# corkscrewing buds



## ColoradoLady (Sep 30, 2012)

Why are my once tight buds starting to corkscrew?  They are about 1 week from  harvest, trichs milky.  All very healthy and happy.


----------



## Locked (Sep 30, 2012)

Got pics? Not sure what you mean by "corkscrewing". What comes to my mind is you might be seeing Fox Tailing. If this is the case it is normal and happens quite often to my Sativa leaning strains. jmo.


----------



## ColoradoLady (Sep 30, 2012)

Thanks Hamster

Foxtailing is what I meant.  Had my 1st foxtailing last year with2 Jack Frosts.  Didn't seem to effect the quality of the bud but sure makes them hard to trim!!!!  Didn't know it was normal...and this year it's hard to watch a nice compact bud open up like that.


----------



## tcbud (Sep 30, 2012)

My Moonshine are Fox Tailing all over the bud.  I put a pic of her in my journal.  I think mine are doing it due to the Hotter weather we are having here.

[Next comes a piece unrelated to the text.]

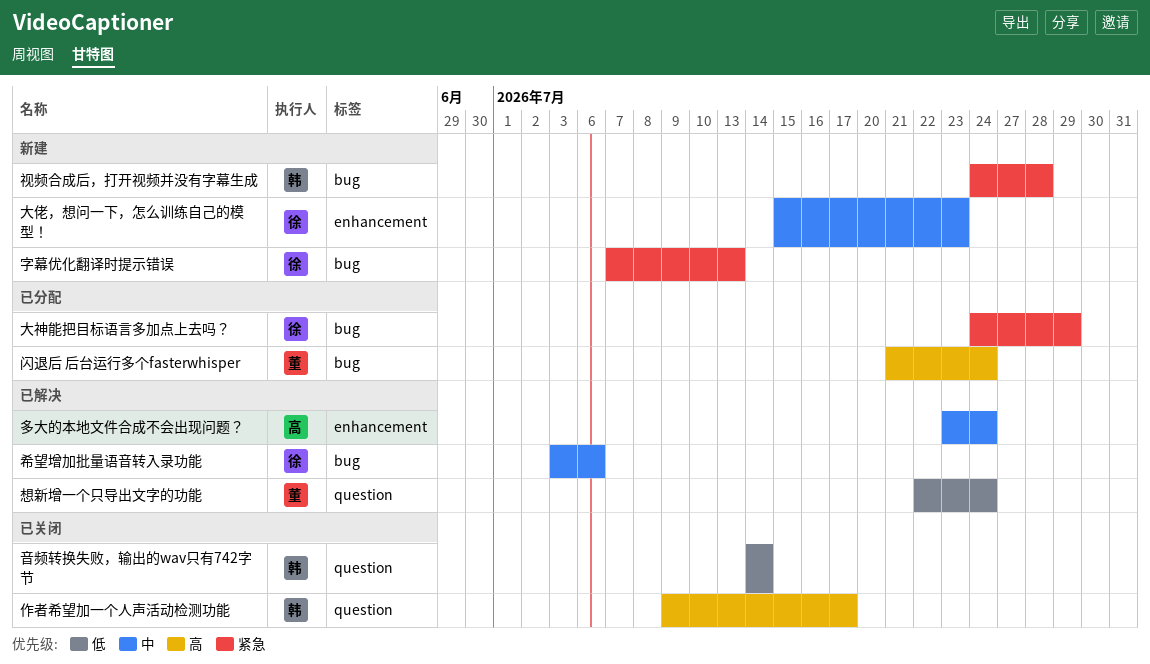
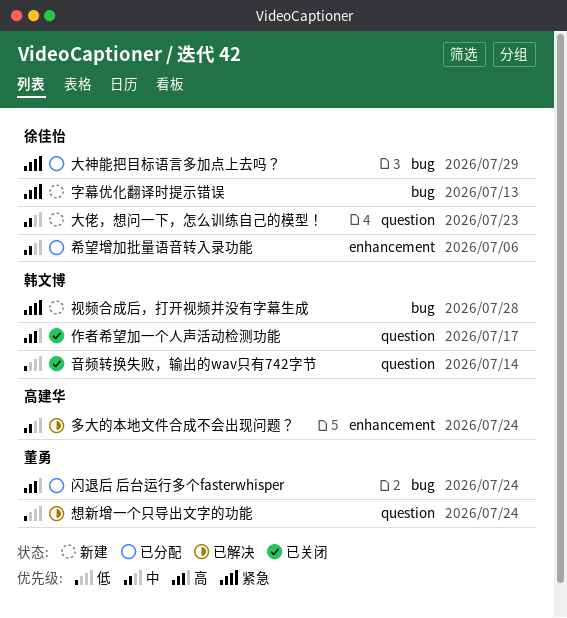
大佬，想问一下，怎么训练自己的模型！, label: enhancement -> question
希望增加批量语音转入录功能, status: 已解决 -> 已分配
希望增加批量语音转入录功能, label: bug -> enhancement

Nice to see you Colorado!  Glad to hear your close to a harvest too.

*Cheers to a great harvest 2012!*


----------



## Iron Emmett (Sep 30, 2012)

Foxtailing is pretty common in alot of Sativa and sativa heavy hybrids, most skunk strains i have grown or smoked foxtail pretty often.


----------



## ColoradoLady (Sep 30, 2012)

Hi TC...nice to see you.  Sorry about your foxtailing also.

My plants are Indica dominate.  Don't have the growing season for Sativas here., wish I did sometimes, but  having an awesome season this year. Can barely get two hands around my top buds.  Took a couple seasons to get my greenhouse  dialed in but we're cookin now.


----------



## Iron Emmett (Sep 30, 2012)

It is a bummer you are losing those nice tight nugs, but some people think that buds that foxtail are more potent because the calyx's stack like that (i dont know the reasoning behind it)


----------



## Dan K. Liberty (Oct 1, 2012)

yeah, not really a bummer . . . I only consider this an aesthetic thing, ColoradoLady . . . and Emmett - just like you were saying, my strains sativa-mom is a mendo skunk . . . the sativa side phenos almost _always_ stack calyxes and "do the dreads" . . . . I call it "dreading" because they look less like a foxtail and more like a rastafarian hairdo to me eace:

hey - we're growing the plants to harvest the trich-covered calyxes . . . so growing extra stacks of calyxes with no leaf in them can't be too bad of a thing . . . so what, the buds end up looking a little bit lumpy and are not quite so smooth and conical . . . i take my big colas and gently roll them after drying and right before jarring . . . ya know, to sorta press and stick the dreads in against the main body of the bud . . . its all pretty when its in the pipe !!!

I definitely do not dread the dreads . . . its just more thc for you and me !! 

great looking buds, Lady !! :icon_smile:

jm2c :48:


----------



## tastyness (Oct 1, 2012)

*Dan K.*
:goodposting:

Thanks for that post.  Now I understand a bit better what is going on.


----------